▶ **What the exercise asks**: Pick out and copy each line of the listing below that contains the word "Estados". Treat uppercase and lowercase letters as different.

Stored dataset items
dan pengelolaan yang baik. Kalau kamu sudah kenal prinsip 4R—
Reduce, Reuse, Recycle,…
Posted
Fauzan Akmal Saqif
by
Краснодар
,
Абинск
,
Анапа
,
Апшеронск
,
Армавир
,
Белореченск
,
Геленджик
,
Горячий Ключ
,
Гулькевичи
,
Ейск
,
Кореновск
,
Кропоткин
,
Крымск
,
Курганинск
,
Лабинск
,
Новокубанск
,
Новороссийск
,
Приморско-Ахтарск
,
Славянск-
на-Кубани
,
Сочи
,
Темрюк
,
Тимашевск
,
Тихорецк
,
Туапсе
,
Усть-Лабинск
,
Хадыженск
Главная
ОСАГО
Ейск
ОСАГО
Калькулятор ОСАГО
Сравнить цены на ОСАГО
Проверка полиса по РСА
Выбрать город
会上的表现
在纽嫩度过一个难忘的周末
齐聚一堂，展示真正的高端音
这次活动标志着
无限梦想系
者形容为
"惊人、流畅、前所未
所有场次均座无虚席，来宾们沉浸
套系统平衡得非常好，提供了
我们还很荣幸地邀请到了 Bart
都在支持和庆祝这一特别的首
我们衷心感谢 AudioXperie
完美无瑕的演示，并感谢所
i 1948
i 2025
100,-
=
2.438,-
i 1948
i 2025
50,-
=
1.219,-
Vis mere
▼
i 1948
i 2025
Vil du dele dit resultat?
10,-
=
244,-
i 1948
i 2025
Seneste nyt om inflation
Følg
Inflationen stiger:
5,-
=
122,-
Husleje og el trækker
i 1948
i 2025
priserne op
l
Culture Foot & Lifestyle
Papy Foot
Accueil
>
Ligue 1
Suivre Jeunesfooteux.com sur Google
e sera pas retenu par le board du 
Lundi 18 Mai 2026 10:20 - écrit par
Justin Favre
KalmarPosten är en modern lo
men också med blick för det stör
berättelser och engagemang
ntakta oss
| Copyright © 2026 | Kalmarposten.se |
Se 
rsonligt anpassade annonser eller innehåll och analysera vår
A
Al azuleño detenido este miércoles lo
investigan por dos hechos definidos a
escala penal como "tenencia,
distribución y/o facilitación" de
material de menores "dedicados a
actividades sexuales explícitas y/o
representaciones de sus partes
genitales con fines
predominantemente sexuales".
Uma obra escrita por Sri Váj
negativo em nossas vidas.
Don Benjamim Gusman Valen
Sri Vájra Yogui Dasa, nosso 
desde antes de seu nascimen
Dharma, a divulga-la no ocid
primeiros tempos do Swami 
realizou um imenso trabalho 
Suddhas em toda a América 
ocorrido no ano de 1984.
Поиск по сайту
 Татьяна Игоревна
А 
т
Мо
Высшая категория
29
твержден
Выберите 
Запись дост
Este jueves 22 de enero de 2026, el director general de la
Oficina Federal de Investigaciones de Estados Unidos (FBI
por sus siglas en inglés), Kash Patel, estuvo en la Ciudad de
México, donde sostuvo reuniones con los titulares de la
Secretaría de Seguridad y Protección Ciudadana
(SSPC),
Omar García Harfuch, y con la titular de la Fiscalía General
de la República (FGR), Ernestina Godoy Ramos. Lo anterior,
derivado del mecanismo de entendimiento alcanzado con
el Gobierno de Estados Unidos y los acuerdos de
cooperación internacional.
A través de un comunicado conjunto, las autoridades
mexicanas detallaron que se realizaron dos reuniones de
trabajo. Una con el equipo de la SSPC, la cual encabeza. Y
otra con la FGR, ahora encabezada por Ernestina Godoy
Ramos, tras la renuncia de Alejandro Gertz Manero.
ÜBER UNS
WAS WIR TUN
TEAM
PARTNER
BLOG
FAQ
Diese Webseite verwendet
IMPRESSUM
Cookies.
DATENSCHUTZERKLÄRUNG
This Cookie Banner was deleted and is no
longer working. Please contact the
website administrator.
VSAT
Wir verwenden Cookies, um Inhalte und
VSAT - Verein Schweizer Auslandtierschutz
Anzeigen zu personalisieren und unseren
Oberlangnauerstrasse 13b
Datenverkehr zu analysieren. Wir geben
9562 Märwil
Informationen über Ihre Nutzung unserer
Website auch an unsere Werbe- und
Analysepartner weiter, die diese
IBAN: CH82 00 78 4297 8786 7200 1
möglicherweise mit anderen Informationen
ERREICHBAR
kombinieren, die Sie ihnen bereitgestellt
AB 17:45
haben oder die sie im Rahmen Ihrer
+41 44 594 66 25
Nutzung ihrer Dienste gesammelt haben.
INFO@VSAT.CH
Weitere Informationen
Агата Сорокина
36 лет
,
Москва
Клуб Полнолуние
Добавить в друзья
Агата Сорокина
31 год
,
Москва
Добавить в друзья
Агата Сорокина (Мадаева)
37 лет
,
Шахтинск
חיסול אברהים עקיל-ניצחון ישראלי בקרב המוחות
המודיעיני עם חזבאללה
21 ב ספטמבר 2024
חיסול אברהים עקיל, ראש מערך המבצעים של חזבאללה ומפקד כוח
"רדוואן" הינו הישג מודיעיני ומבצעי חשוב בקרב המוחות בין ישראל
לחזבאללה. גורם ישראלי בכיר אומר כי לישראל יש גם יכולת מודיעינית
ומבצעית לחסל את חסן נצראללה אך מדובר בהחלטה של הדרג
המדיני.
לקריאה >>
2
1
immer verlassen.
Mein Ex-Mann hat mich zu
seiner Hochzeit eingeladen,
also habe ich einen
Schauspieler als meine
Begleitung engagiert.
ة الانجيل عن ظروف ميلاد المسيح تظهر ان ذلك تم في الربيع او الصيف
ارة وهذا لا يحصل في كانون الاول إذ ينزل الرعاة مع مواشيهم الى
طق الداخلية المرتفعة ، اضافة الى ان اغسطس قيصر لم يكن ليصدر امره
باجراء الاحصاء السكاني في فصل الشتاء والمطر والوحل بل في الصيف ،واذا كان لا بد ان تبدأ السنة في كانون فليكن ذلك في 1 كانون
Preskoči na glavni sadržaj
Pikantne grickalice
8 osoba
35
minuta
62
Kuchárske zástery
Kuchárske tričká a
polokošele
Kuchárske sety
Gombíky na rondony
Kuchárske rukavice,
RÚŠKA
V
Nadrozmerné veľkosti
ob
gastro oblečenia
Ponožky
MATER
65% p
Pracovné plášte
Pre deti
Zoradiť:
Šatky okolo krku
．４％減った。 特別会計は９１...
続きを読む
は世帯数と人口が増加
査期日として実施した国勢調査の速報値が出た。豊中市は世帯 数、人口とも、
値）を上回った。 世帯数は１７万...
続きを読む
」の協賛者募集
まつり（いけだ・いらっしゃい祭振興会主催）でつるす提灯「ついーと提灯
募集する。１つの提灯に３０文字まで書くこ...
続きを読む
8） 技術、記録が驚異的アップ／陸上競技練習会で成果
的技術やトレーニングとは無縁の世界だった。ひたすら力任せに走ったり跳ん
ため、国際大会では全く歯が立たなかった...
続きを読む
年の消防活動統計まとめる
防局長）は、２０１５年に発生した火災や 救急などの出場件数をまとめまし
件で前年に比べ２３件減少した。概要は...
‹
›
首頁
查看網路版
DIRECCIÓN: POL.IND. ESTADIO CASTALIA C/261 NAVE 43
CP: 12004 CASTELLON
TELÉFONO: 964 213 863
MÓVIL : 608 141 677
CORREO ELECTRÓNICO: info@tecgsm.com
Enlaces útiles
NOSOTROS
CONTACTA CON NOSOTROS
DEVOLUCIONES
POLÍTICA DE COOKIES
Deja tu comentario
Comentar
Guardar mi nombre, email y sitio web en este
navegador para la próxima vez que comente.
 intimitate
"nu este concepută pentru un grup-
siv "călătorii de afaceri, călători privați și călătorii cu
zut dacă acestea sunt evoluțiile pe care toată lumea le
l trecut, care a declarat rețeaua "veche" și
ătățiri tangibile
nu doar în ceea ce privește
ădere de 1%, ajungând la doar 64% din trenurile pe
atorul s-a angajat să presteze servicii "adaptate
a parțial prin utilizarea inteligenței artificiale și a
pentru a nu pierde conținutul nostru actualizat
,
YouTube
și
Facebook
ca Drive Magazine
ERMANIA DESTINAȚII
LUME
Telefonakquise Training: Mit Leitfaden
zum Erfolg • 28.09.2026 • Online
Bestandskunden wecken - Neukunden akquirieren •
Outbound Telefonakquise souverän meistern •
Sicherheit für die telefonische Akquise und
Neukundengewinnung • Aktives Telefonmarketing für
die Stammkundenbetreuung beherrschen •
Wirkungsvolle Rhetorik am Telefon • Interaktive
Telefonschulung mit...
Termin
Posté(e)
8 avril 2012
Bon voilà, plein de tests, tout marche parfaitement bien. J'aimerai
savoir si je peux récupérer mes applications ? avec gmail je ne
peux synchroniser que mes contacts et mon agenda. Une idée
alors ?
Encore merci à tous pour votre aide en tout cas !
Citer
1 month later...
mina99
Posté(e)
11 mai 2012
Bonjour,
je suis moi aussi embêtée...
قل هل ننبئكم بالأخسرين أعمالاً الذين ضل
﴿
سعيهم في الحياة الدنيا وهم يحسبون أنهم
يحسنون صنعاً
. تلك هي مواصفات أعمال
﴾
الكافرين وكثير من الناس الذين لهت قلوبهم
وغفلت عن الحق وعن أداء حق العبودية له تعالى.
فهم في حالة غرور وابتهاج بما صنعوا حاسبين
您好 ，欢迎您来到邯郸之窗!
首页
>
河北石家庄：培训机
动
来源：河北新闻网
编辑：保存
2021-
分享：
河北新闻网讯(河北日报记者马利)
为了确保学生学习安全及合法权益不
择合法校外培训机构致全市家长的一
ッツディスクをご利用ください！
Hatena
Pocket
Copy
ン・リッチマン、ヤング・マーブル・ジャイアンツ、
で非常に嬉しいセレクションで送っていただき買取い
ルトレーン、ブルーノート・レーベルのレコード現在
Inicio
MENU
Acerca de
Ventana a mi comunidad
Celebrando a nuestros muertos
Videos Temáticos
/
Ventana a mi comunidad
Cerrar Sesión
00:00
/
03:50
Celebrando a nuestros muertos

▶ **Result below**:
Oficina Federal de Investigaciones de Estados Unidos (FBI
el Gobierno de Estados Unidos y los acuerdos de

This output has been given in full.